Stick together, team!
Returning to the very beginning. A long time ago, when all the pixels were scattered — there could be a significant difference in intensity between the neighboring ones, which did not allow them to merge. It is unlikely that they provided us with a microscopic photograph, where each pixel should be isolated - most likely, they are part of some larger object (parrot). So that they succumb to the "merge" (merge) to a greater extent than the already built large segments, for which the correctness of the splitting is more important, add a value in the final rule depending on the size of the constructed segment:

where
| C | - power of the considered segment (the number of pixels in it at the current moment), and
k is already a segmentation parameter set manually. With a similar amendment in the final rule, the formula will be used:
The “amendment” is gradually leveled with the growth of the segment (increase
| C | ) ...
In fact, instead of this task
T, you can choose another function that takes into account the specificity of the processed images: the shape of the segments, the position in the photo, certain color shades ...
Gaussian blur
Returning to the very "colorful" pictures:
It is clear that when determining the distance between pixels in such a definition as “intensity difference”, the pixels of a “motley”, even if a single object, will not be very flexible to merge into one object. To make them more “compliant” to combine and remove noise / artifacts, a Gaussian blur filtering (http://habrahabr.ru/blogs/webdev/43895/) is usually applied to the image with a certain radius (standard deviation) of
sigma . This causes the "interpenetration" of the color components of the pixels, and they are more willing to contact.
Total
There are many methods for segmentation: various approaches are very well described in the
article “Image segmentation methods: automatic segmentation”. And by and large, the segmentation must be either qualitative or productive, and if you are lucky, all at once. The method described above is exactly the productive version.

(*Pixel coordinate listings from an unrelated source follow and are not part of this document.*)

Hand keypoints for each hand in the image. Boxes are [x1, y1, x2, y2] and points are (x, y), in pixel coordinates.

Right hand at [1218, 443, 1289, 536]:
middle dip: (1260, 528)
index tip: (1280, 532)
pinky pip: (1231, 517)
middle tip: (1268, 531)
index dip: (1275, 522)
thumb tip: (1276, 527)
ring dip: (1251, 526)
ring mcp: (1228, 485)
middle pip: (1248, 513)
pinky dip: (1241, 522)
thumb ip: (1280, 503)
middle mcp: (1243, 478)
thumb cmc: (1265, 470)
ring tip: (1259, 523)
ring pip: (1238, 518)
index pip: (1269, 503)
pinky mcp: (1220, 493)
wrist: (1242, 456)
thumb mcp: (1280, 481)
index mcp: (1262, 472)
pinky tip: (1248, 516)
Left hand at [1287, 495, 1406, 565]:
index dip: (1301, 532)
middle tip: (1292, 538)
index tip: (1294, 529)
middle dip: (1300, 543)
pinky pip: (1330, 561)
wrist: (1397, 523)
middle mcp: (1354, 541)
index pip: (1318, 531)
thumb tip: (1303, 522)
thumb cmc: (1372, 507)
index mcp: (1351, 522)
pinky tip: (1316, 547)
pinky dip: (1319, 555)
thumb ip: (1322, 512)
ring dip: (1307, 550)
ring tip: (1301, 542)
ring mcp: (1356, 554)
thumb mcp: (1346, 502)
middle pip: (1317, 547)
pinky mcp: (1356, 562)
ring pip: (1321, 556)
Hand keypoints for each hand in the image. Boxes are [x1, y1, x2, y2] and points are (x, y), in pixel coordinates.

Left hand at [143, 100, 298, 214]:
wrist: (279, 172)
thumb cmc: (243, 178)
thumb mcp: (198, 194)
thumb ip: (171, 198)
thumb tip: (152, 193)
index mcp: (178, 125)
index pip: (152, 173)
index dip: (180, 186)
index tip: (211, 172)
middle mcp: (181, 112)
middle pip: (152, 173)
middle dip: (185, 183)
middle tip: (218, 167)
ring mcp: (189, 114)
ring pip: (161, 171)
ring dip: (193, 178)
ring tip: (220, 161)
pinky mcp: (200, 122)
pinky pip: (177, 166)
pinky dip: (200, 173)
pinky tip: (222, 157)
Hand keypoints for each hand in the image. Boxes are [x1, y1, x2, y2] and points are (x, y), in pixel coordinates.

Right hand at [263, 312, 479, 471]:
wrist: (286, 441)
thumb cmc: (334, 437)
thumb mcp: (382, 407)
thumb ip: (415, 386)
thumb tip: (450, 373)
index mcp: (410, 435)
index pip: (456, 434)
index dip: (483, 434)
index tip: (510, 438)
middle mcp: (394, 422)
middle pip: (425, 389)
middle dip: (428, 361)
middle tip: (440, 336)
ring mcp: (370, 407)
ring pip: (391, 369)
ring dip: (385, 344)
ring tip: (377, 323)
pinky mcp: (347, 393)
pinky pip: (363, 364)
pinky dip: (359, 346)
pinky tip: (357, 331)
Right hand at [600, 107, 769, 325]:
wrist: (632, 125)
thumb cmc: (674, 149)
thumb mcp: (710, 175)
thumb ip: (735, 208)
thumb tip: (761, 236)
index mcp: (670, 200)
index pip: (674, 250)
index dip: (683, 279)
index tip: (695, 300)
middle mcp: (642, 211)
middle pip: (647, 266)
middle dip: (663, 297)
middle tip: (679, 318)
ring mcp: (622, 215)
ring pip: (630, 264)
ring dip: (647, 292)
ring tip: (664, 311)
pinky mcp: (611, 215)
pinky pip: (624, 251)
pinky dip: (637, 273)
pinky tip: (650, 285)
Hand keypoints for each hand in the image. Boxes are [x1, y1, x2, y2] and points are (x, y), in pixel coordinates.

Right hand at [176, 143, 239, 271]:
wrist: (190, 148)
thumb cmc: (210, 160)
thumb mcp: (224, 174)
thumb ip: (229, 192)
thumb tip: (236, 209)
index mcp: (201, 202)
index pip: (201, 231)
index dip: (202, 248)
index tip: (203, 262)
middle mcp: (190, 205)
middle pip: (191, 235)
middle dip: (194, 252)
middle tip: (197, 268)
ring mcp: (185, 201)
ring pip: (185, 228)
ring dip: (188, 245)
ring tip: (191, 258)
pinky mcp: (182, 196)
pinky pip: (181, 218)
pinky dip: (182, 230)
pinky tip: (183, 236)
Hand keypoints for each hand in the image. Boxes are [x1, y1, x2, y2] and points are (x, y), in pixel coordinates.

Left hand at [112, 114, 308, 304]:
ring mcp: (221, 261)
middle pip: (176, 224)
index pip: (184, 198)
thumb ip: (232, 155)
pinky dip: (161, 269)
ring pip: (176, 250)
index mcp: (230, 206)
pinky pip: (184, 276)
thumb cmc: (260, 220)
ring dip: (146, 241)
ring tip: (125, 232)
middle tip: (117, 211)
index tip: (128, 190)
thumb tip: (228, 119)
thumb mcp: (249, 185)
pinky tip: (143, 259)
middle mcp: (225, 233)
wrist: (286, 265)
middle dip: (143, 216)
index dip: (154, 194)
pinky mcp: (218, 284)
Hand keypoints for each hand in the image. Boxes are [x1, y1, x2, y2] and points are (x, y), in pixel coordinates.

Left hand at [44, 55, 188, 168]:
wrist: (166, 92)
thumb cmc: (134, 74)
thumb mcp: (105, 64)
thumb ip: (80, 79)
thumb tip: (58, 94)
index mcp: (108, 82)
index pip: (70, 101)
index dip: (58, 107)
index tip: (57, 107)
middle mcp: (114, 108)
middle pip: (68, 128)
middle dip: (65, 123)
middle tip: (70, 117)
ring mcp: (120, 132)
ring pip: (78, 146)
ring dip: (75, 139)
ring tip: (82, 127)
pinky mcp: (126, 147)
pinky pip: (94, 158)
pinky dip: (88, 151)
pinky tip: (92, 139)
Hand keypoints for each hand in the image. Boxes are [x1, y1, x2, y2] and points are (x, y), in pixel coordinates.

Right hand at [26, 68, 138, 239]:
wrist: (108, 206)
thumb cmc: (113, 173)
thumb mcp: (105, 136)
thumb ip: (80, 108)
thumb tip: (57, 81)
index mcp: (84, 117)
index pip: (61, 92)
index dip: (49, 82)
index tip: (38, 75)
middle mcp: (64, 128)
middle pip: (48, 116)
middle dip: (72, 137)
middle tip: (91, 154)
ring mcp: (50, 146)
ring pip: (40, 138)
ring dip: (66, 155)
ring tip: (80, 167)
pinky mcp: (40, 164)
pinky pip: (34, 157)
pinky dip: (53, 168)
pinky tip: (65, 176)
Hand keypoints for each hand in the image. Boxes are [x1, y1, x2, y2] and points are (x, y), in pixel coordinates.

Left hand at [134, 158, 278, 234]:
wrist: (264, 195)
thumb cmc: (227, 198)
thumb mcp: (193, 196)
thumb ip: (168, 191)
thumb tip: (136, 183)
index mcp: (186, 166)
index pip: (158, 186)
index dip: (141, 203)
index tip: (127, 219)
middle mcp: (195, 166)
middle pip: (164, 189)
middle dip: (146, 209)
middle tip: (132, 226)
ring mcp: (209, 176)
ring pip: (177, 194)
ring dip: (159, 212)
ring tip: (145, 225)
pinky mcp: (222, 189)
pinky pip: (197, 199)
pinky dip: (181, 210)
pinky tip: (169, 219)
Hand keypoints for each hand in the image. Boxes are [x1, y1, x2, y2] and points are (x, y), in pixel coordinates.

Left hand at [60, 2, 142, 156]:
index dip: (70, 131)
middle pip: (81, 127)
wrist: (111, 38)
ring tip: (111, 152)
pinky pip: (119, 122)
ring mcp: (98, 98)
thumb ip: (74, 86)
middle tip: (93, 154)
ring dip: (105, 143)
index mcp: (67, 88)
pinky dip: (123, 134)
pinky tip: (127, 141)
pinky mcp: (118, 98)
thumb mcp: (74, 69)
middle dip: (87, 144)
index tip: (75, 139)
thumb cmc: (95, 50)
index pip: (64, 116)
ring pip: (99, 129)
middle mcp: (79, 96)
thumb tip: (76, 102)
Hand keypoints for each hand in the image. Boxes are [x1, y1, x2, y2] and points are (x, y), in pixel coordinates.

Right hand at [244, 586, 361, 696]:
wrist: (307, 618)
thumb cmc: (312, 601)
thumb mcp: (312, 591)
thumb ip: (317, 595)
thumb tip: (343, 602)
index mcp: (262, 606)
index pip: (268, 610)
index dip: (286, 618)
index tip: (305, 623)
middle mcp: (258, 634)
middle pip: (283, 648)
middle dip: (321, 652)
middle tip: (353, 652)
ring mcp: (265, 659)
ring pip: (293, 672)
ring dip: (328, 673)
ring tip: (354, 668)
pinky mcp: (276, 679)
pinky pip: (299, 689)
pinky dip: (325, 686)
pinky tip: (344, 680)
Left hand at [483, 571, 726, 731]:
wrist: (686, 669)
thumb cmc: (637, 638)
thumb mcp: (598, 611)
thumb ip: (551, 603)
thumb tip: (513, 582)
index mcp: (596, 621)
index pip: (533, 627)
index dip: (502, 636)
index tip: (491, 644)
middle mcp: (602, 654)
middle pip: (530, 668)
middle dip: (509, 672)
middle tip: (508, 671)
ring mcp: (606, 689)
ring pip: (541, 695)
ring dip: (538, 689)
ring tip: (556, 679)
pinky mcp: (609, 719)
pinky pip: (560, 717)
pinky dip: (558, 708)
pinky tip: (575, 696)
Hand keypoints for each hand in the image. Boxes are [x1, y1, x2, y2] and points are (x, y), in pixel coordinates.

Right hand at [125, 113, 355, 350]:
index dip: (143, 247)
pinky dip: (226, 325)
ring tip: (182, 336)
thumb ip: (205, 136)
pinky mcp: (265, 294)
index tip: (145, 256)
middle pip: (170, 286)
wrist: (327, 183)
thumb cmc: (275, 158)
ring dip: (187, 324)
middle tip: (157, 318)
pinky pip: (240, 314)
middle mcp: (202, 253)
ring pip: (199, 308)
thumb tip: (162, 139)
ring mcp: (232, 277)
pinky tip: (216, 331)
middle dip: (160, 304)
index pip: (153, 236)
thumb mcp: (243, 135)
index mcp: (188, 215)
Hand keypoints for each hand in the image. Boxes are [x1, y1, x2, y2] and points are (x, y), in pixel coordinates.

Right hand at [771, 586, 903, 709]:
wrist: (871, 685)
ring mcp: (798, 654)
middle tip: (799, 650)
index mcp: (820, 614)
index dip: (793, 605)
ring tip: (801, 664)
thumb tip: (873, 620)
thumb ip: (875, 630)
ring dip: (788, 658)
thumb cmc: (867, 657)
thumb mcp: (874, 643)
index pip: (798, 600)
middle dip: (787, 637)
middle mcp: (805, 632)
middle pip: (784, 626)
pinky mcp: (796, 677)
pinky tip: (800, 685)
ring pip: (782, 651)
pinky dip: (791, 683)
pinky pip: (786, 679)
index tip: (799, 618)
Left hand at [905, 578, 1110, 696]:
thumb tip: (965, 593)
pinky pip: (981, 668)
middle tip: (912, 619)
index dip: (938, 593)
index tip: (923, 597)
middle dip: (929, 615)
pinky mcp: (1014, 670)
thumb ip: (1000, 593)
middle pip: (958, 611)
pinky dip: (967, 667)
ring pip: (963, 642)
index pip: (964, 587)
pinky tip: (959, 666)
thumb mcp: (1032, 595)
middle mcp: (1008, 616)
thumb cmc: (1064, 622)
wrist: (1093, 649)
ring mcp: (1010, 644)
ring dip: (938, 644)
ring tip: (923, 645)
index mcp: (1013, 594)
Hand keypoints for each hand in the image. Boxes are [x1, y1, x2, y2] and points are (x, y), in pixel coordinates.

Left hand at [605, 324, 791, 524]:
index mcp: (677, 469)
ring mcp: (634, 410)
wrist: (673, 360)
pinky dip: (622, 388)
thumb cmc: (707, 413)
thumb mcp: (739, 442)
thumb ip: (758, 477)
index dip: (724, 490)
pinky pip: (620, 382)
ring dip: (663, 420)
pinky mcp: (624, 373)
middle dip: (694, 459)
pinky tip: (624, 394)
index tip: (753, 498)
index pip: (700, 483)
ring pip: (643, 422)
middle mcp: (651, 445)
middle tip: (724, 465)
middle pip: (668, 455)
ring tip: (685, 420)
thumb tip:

In this way of segmentation, the most laborious process is the sorting of all edges performed in
O (e log e) , where
e is the number of edges in the graph. Thus, for an image of NxM pixel edges will be:
| e | = 4 * N * MThe source code of the algorithm is available at this
link .
But what about OpenCV?
In all of your favorite OpenCV library (
wiki ) there is a method "
cvPyrSegmentation ", i.e. pyramidal image segmentation method. It is arranged a little differently. His description would take another article, so - the picture. Segments are built in layers (level), combining pixels of similar color into one (located in a layer above), and then sequentially processing the layers located at the next level (level) above “against the stop”:
In 2006, a comparison of several pyramidal algorithms was carried out in the Univesity of Malaga (Spain) and the results are presented in the following
article :
The authors came to the conclusion that of the 8 methods that deserve attention are 3, thanks to which sufficiently high-quality results of image splitting into objects are obtained. However, it is worth noting that the execution time of the pyramidal algorithms varies from
0.5 sec. up to
4.5 seconds (256x256 pixels on a Pentium 766 MHz), while the considered "
Efficient Graph-Based Image Segmentation " is performed according to the words of the authors "in fraction of a second". We have
1024x768 photos worked for
0.5 seconds (U9400 2 x 1.4GHz) inside the "matryoshka": VMWare - Matlab - mex (C ++). In general, pyramidal - the quality described in the article columns - speed. Both have the right to life. =)
To the most assiduous readers, let us reveal the secret of the “magic bubbles”: what kind of numbers are depicted in the pictures? These are just the parameters of the "
segmentation (sigma, k, min) " method, with 2 of which you are already familiar with, and the 3rd "
min " is the enforced minimum segment size so that there are no "small" ones.
Good luck!PS Please do not kick much, this is my ninth post on Habré.